::: Passage provided

Fits an ensemble of models using bootstrap aggregation (bagging).

random_machines(
  data,
  newdata,
  time_col = "t",
  delta_col = "delta",
  kernels,
  B = 100L,
  mtry = NULL,
  crop = NULL,
  beta_kernel = 1,
  beta_bag = 1,
  cores = 1L,
  seed = NULL,
  prop_holdout = 0.2,
  .progress = TRUE
)

Arguments

data

A data.frame containing training data.

newdata

A data.frame containing test data for prediction.

time_col

Name of the column with survival times.

delta_col

Name of the column with the event indicator (1 = event, 0 = censored).

kernels

A named list of kernel specifications.

B

Integer. Number of bootstrap samples.

mtry

Integer or Numeric. Number of variables to randomly sample at each split.

crop

Numeric or NULL. Threshold for kernel selection probabilities.

beta_kernel

Numeric. Temperature for kernel selection probabilities.

beta_bag

Numeric. Temperature for ensemble weighting.

cores

Integer. Number of parallel workers (via mirai).

seed

Optional integer passed to mirai::daemons.

prop_holdout

Numeric in (0, 1). Proportion for internal holdout.

::::::

■ Work task 1
Can you duplicate the rows, from the first one up to and including the line with "Proibição de aproximação"?
The random_machines documentation and the rows have nothing to do with each other.

::: Data for the task

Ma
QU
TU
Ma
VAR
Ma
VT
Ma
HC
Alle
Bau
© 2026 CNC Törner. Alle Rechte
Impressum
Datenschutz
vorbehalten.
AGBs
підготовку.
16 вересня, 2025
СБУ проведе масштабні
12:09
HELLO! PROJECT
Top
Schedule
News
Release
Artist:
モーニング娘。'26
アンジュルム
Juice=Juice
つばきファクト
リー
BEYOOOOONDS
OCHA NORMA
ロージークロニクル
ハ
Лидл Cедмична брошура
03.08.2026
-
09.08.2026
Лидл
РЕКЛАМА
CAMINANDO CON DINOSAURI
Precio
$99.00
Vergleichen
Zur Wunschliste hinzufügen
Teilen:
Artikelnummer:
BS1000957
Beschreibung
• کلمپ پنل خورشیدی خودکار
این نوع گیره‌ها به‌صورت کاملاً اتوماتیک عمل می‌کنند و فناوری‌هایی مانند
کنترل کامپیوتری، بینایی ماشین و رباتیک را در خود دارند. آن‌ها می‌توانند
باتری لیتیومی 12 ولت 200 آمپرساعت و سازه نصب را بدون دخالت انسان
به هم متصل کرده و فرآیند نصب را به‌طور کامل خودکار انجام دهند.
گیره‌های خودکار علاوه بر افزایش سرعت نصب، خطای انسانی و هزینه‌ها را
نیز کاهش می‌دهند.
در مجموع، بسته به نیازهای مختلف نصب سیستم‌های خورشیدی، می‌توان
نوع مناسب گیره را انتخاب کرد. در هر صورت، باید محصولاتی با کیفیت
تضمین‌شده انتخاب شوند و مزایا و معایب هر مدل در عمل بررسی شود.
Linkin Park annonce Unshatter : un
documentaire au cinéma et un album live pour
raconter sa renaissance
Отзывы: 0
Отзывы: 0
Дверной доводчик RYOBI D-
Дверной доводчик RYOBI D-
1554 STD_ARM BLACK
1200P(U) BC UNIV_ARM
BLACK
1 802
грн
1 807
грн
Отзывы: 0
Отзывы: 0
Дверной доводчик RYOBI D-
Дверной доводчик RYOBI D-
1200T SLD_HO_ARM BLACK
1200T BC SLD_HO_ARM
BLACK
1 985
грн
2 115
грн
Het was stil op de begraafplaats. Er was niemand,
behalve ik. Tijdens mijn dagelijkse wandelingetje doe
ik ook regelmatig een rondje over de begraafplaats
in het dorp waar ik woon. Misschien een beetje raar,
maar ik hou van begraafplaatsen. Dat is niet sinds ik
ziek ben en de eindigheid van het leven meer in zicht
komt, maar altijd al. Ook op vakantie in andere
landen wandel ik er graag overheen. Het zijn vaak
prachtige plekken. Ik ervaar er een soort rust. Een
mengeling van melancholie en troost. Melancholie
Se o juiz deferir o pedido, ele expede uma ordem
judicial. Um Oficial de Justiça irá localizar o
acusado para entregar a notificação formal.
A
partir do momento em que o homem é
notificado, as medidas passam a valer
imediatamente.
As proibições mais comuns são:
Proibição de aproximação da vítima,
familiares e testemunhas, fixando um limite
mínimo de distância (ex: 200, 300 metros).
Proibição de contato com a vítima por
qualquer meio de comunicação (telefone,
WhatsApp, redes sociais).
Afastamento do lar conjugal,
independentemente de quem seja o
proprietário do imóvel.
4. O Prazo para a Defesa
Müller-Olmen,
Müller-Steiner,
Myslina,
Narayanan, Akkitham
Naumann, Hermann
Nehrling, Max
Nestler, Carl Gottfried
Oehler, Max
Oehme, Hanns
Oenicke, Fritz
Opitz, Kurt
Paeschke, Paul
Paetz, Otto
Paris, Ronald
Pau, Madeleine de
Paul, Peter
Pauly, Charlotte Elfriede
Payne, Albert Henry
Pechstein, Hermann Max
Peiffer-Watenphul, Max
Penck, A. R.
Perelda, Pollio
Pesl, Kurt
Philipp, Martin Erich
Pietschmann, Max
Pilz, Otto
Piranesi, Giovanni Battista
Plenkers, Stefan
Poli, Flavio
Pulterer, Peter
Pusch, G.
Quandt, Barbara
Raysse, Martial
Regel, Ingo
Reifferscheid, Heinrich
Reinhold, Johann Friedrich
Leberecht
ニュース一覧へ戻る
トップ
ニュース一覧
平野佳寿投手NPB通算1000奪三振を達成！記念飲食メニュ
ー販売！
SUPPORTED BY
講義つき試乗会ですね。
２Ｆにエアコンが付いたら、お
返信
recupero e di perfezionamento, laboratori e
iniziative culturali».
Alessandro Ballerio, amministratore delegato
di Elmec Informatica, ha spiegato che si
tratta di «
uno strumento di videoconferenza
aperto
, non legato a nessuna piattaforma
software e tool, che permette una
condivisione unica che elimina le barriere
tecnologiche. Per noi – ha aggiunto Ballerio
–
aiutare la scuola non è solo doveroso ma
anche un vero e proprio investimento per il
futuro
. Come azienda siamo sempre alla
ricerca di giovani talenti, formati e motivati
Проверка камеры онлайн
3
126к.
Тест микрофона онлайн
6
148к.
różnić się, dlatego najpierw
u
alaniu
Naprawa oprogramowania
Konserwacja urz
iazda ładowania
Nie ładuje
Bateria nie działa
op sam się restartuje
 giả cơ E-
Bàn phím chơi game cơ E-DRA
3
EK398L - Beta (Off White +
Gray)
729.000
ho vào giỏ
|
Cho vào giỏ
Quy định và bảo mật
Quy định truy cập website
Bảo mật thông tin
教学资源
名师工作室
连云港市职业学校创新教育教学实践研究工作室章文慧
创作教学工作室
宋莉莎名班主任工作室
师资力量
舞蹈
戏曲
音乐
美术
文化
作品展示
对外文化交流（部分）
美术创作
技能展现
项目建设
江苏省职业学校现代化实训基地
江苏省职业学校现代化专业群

::::::

■ Work task 2
Could you give the random_machines documentation from "A data.frame containing test" up to and including "0 = censored).", changing "column" to "field"?

■ Task solution 1
Ma
QU
TU
Ma
VAR
Ma
VT
Ma
HC
Alle
Bau
© 2026 CNC Törner. Alle Rechte
Impressum
Datenschutz
vorbehalten.
AGBs
підготовку.
16 вересня, 2025
СБУ проведе масштабні
12:09
HELLO! PROJECT
Top
Schedule
News
Release
Artist:
モーニング娘。'26
アンジュルム
Juice=Juice
つばきファクト
リー
BEYOOOOONDS
OCHA NORMA
ロージークロニクル
ハ
Лидл Cедмична брошура
03.08.2026
-
09.08.2026
Лидл
РЕКЛАМА
CAMINANDO CON DINOSAURI
Precio
$99.00
Vergleichen
Zur Wunschliste hinzufügen
Teilen:
Artikelnummer:
BS1000957
Beschreibung
• کلمپ پنل خورشیدی خودکار
این نوع گیره‌ها به‌صورت کاملاً اتوماتیک عمل می‌کنند و فناوری‌هایی مانند
کنترل کامپیوتری، بینایی ماشین و رباتیک را در خود دارند. آن‌ها می‌توانند
باتری لیتیومی 12 ولت 200 آمپرساعت و سازه نصب را بدون دخالت انسان
به هم متصل کرده و فرآیند نصب را به‌طور کامل خودکار انجام دهند.
گیره‌های خودکار علاوه بر افزایش سرعت نصب، خطای انسانی و هزینه‌ها را
نیز کاهش می‌دهند.
در مجموع، بسته به نیازهای مختلف نصب سیستم‌های خورشیدی، می‌توان
نوع مناسب گیره را انتخاب کرد. در هر صورت، باید محصولاتی با کیفیت
تضمین‌شده انتخاب شوند و مزایا و معایب هر مدل در عمل بررسی شود.
Linkin Park annonce Unshatter : un
documentaire au cinéma et un album live pour
raconter sa renaissance
Отзывы: 0
Отзывы: 0
Дверной доводчик RYOBI D-
Дверной доводчик RYOBI D-
1554 STD_ARM BLACK
1200P(U) BC UNIV_ARM
BLACK
1 802
грн
1 807
грн
Отзывы: 0
Отзывы: 0
Дверной доводчик RYOBI D-
Дверной доводчик RYOBI D-
1200T SLD_HO_ARM BLACK
1200T BC SLD_HO_ARM
BLACK
1 985
грн
2 115
грн
Het was stil op de begraafplaats. Er was niemand,
behalve ik. Tijdens mijn dagelijkse wandelingetje doe
ik ook regelmatig een rondje over de begraafplaats
in het dorp waar ik woon. Misschien een beetje raar,
maar ik hou van begraafplaatsen. Dat is niet sinds ik
ziek ben en de eindigheid van het leven meer in zicht
komt, maar altijd al. Ook op vakantie in andere
landen wandel ik er graag overheen. Het zijn vaak
prachtige plekken. Ik ervaar er een soort rust. Een
mengeling van melancholie en troost. Melancholie
Se o juiz deferir o pedido, ele expede uma ordem
judicial. Um Oficial de Justiça irá localizar o
acusado para entregar a notificação formal.
A
partir do momento em que o homem é
notificado, as medidas passam a valer
imediatamente.
As proibições mais comuns são:
Proibição de aproximação da vítima,

■ Task solution 2
A data.frame containing test data for prediction.

time_col

Name of the field with survival times.

delta_col

Name of the field with the event indicator (1 = event, 0 = censored).